P-value calculation for various normality tests.

ad_pval(x, stdn = TRUE)

sw_pval(x)

bc_pval(x)

Arguments

x

Vector of observations.

stdn

Logical, whether or not to test against standard normal distribution, or take mean and variance to be unknown.

Value

p-value of the normality test.

Details

The following normality tests are currently implemented:

ad_pval

The Anderson-Darling test, which assumes iid observations. This is merely a wrapper to nortest::ad.test.

sw_pval

A modified Shapiro-Wilk test, which also assumes iid observations. For sample sizes less than 5000, this function is merely a wrapper to stats::shapiro.test(). For sample sizes greater than 5000, the algorithm due to Royston (1992) used in stats::shapiro.test breaks down.
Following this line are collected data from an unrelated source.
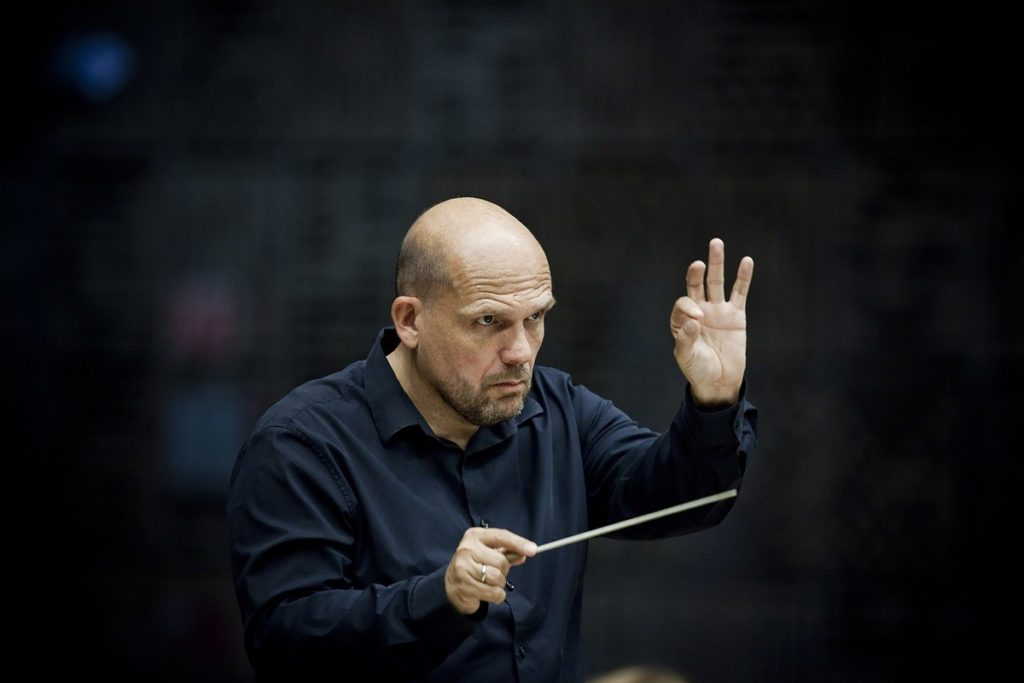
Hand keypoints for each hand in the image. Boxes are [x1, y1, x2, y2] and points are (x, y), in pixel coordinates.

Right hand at [444, 527, 536, 614]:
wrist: (451, 584)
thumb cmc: (474, 565)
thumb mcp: (488, 553)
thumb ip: (507, 552)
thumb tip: (525, 554)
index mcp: (475, 536)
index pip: (501, 536)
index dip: (518, 543)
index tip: (533, 550)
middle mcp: (467, 549)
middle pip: (501, 561)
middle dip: (503, 571)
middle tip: (494, 572)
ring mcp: (463, 567)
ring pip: (497, 578)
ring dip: (499, 585)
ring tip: (489, 583)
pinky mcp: (464, 586)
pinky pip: (493, 593)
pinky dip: (496, 596)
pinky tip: (487, 593)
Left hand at [670, 238, 753, 406]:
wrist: (719, 381)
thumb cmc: (698, 369)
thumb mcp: (687, 357)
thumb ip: (687, 339)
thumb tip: (695, 321)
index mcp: (682, 321)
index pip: (683, 304)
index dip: (689, 308)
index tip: (698, 320)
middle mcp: (699, 311)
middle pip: (696, 284)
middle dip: (696, 272)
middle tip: (698, 263)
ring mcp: (718, 311)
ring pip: (716, 282)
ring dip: (717, 263)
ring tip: (716, 243)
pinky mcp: (736, 315)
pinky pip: (739, 293)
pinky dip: (743, 277)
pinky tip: (746, 261)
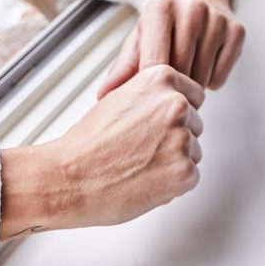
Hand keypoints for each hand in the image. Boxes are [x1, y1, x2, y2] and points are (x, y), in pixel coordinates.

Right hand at [0, 65, 204, 236]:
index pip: (194, 96)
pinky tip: (144, 181)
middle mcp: (176, 104)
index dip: (175, 116)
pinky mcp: (184, 171)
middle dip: (175, 139)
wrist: (68, 176)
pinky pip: (190, 178)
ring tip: (138, 166)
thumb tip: (173, 101)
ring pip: (193, 153)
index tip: (160, 126)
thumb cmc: (87, 143)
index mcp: (162, 80)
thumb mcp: (120, 97)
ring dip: (174, 162)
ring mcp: (182, 138)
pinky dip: (172, 185)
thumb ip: (152, 96)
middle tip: (142, 151)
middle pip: (195, 125)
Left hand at [98, 0, 245, 96]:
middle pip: (180, 70)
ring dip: (191, 86)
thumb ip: (122, 67)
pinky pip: (220, 75)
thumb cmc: (163, 25)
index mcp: (160, 8)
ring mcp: (217, 19)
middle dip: (172, 87)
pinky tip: (202, 68)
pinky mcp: (236, 31)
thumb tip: (104, 95)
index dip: (152, 87)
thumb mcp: (139, 39)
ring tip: (183, 77)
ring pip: (201, 76)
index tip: (149, 97)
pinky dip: (210, 81)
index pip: (155, 62)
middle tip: (167, 90)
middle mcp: (191, 8)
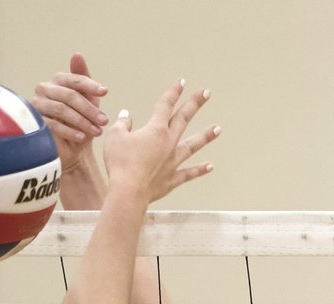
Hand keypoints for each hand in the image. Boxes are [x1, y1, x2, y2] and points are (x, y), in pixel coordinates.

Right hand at [32, 53, 108, 175]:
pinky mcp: (35, 122)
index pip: (74, 79)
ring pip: (62, 110)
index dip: (90, 85)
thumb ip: (84, 80)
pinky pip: (53, 125)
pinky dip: (70, 131)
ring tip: (97, 131)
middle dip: (89, 109)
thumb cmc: (81, 122)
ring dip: (82, 121)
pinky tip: (82, 137)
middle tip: (104, 121)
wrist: (72, 149)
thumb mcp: (88, 101)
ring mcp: (37, 105)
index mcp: (58, 81)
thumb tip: (77, 54)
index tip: (105, 92)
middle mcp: (44, 89)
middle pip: (69, 95)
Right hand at [103, 79, 219, 201]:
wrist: (128, 192)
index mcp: (155, 130)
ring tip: (218, 129)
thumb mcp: (115, 137)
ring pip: (193, 145)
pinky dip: (200, 170)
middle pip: (183, 119)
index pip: (165, 105)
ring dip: (206, 136)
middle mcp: (168, 143)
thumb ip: (123, 124)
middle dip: (195, 104)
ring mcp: (173, 161)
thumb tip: (127, 116)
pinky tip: (210, 166)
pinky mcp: (172, 178)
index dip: (173, 92)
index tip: (181, 82)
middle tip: (206, 93)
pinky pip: (189, 173)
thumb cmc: (120, 163)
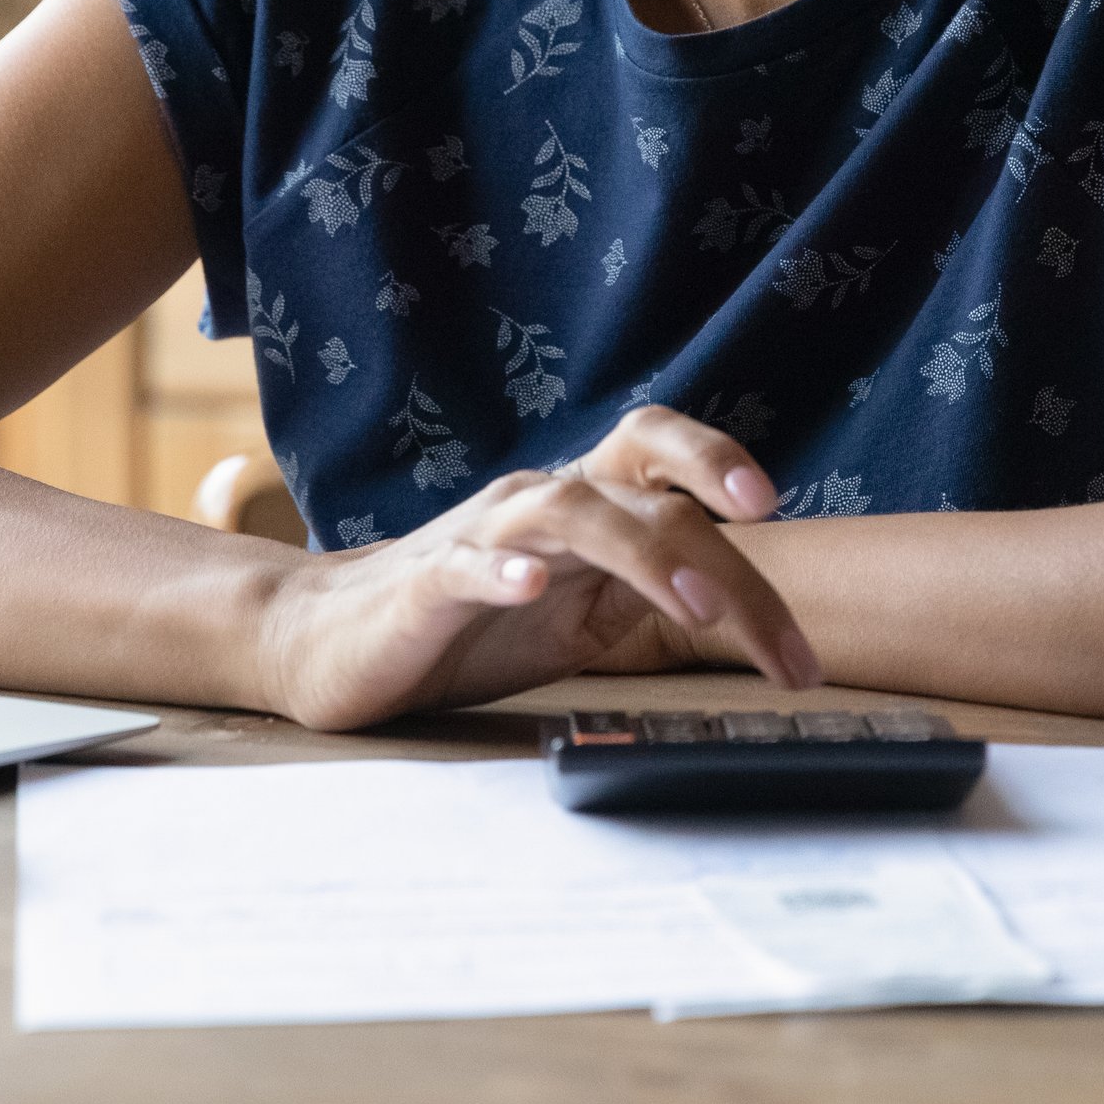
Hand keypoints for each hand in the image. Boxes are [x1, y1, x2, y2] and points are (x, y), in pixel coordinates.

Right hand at [249, 406, 819, 731]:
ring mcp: (481, 538)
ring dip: (645, 554)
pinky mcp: (425, 587)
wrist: (331, 643)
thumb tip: (739, 596)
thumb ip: (648, 593)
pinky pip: (466, 566)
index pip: (658, 460)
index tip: (772, 504)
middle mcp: (538, 503)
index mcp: (582, 505)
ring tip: (700, 604)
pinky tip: (531, 587)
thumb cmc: (466, 630)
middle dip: (715, 526)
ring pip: (571, 511)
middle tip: (768, 542)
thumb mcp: (580, 614)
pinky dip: (502, 572)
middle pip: (638, 480)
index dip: (715, 461)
The modification proposed here is to (i) randomly divide the sample into K roughly equal parts each less than 5000, (ii) calculate the Shapiro-Wilk p-value for each, and (iii) note that the minimum of K independent p-values has a Beta(1, K) distribution. It is this second-stage p-value whic is returned by sw_pval.

bc_pval

The so-called "Berkowitz' Correlation" test. That is, An autoregressive model of the form


x[n] = rho * x[n-1] + z[n],    z[n] ~iid N(0,1)

is fit to the data, and a likelihood ratio test against H0: rho = 0 is performed.

Note

The tests above only check for normality, not that x is iid N(0,1). Such modifications will need to be made before the package is released.